### VORGEGEBENER TEXT
"""

Erschienen in "Kirche und Welt",10/2019


Freitag, 20. September 2019

Wahre Pressefreiheit

Freiheit
Jesus sagt, die Wahrheit macht uns frei. Glauben wir das? Vielleicht meint er doch nur als Wahrheit, dass er Gottes Sohn ist und uns liebt. Denn ob andere Wahrheiten frei machen, ist fragwürdig. Sie verpflichten uns viel mehr zum Handeln und zum Parteiergreifen, sie nehmen uns unsere bequemen Illusionen und unsere Hilflosigkeit.
Anscheinend gehört die Wahrheit nicht zum kostbaren Gut. Nur so kann ich mir die herrschende Stille über die Festnahme von Julian Assange erklären. Ich erinnere mich, wie aufgeregt sich 2015 die Schlagzeilen tage-, ja wochenlang mit dem Anschlag auf die Redaktion von «Charlie Hebdo» befassten. Alle gingen auf die Barrikaden für die Pressefreiheit – auch für eine Zeitschrift, die andere Menschen und Meinungen lächerlich macht.
Nach Julian Assanges Festnahme gab es keine vergleichbare Reaktion. Aber ich finde die politische Kampagne gegen Assange – einen Journalisten, der mit Hilfe von WikiLeaks wichtige und beunruhigende Informationen, die uns alle betreffen, öffentlich gemacht hat! – sehr gefährlich. Ich vermisse eine angemessene Reaktion, in der die damit verbundene Bedrohung für die Pressefreiheit und für das Zivilrecht auf Wissen und Transparenz angeprangert wird.

"""

### AUFGABE
Wie lautet der Satz „Nach Julian Assanges Festnahme gab es keine vergleichbare Reaktion.“ aus dem Text über Pressefreiheit auf Englisch?

[Extrahierte Dateneinträge]
"""

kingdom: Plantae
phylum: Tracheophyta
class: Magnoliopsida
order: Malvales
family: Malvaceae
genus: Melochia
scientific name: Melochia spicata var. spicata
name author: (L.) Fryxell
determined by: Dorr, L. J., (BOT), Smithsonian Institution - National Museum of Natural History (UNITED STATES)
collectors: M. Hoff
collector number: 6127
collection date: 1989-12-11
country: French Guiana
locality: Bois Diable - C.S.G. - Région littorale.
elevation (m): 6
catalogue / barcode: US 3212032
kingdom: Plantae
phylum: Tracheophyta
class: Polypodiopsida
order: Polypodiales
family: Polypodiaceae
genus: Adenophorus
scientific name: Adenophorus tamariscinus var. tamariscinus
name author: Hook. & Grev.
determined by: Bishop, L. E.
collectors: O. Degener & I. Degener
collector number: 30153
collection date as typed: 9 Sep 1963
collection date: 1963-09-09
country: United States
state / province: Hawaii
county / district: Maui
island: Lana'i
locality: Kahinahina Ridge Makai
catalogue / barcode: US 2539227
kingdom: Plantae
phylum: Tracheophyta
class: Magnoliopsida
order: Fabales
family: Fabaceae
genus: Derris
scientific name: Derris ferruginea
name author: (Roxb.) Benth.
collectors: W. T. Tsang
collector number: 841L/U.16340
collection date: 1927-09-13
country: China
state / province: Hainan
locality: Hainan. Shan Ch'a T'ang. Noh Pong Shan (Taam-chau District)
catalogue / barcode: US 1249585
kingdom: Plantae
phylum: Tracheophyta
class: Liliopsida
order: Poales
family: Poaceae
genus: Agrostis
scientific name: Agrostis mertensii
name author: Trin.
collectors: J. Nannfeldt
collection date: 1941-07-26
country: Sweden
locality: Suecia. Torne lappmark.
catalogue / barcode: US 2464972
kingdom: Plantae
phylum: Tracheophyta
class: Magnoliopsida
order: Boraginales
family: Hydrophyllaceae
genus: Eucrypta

"""

### LÖSUNG
After Julian Assange's arrest, there was no comparable reaction.